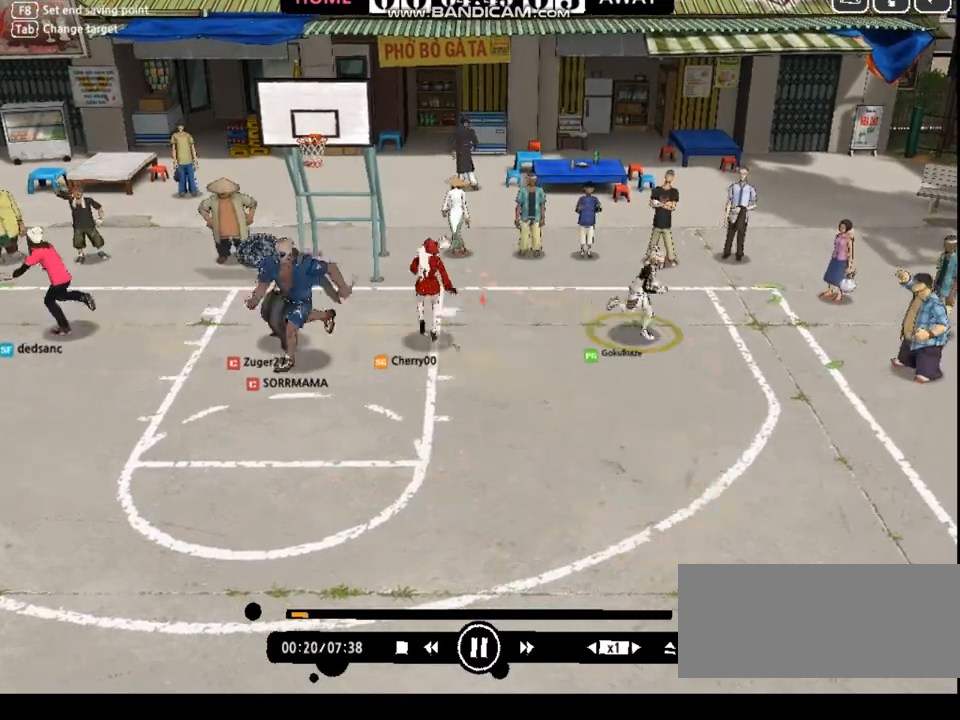
{"keys": ["down"], "events": [[401, "left", "down"], [468, "left", "up"]]}
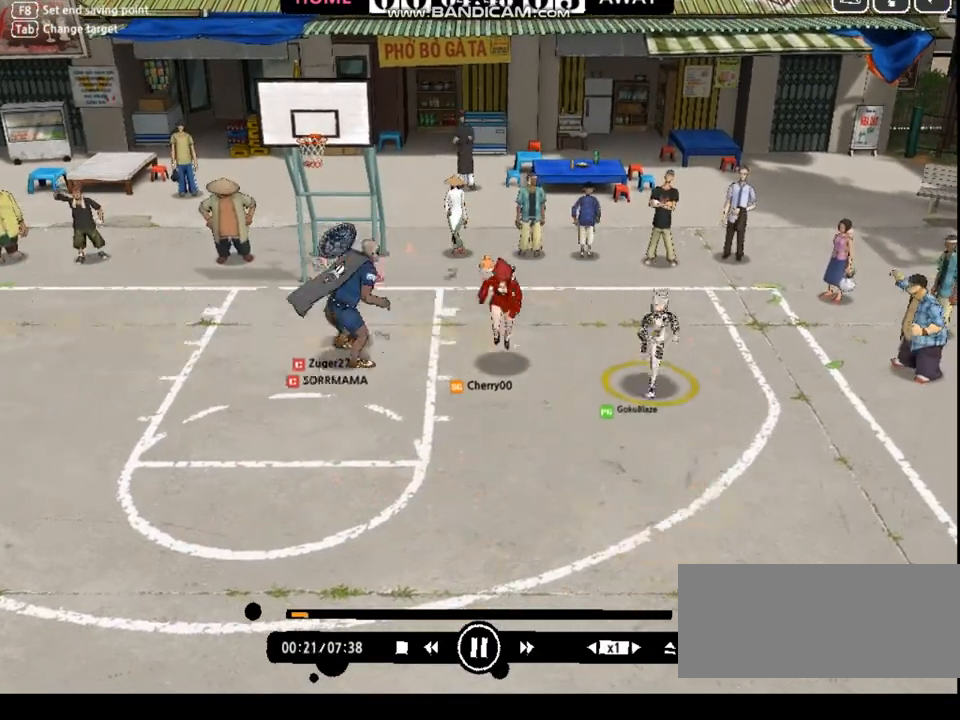
{"keys": ["left", "up"], "events": [[33, "left", "down"], [100, "left", "up"], [167, "left", "down"], [234, "left", "up"], [267, "left", "down"], [334, "down", "up"], [467, "up", "down"]]}
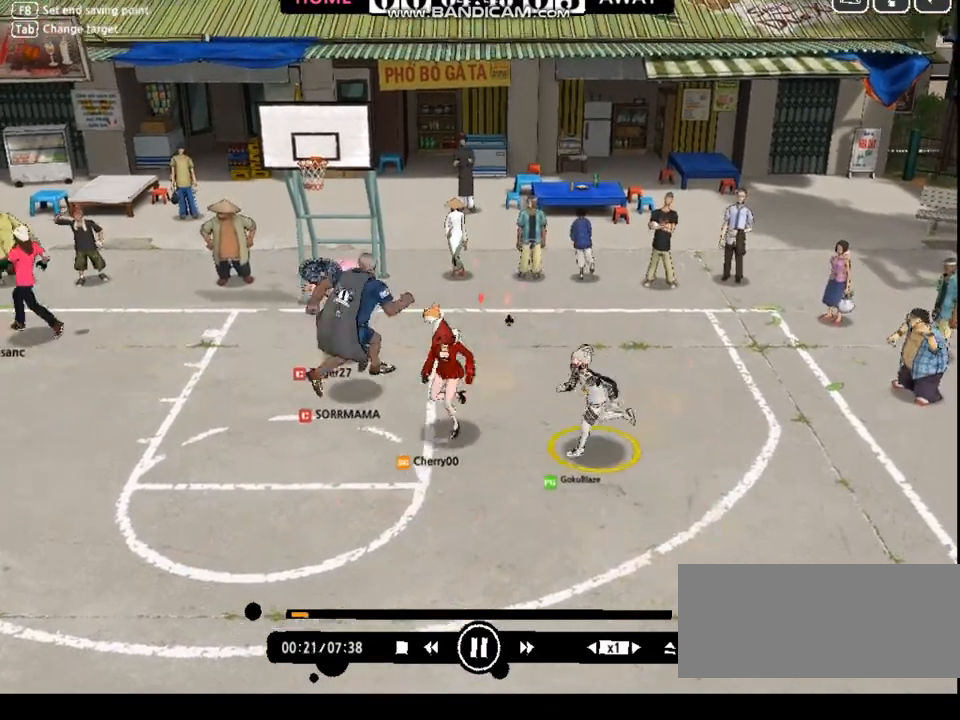
{"keys": ["left"], "events": [[300, "up", "up"], [367, "up", "down"], [467, "up", "up"]]}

■ ■ ■ ■

Each line of the material above should be set down exactly, with no pictures.

▶ **RESPONSE AREA**:
{"keys": ["down"], "events": [[401, "left", "down"], [468, "left", "up"]]}
{"keys": ["left", "up"], "events": [[33, "left", "down"], [100, "left", "up"], [167, "left", "down"], [234, "left", "up"], [267, "left", "down"], [334, "down", "up"], [467, "up", "down"]]}
{"keys": ["left"], "events": [[300, "up", "up"], [367, "up", "down"], [467, "up", "up"]]}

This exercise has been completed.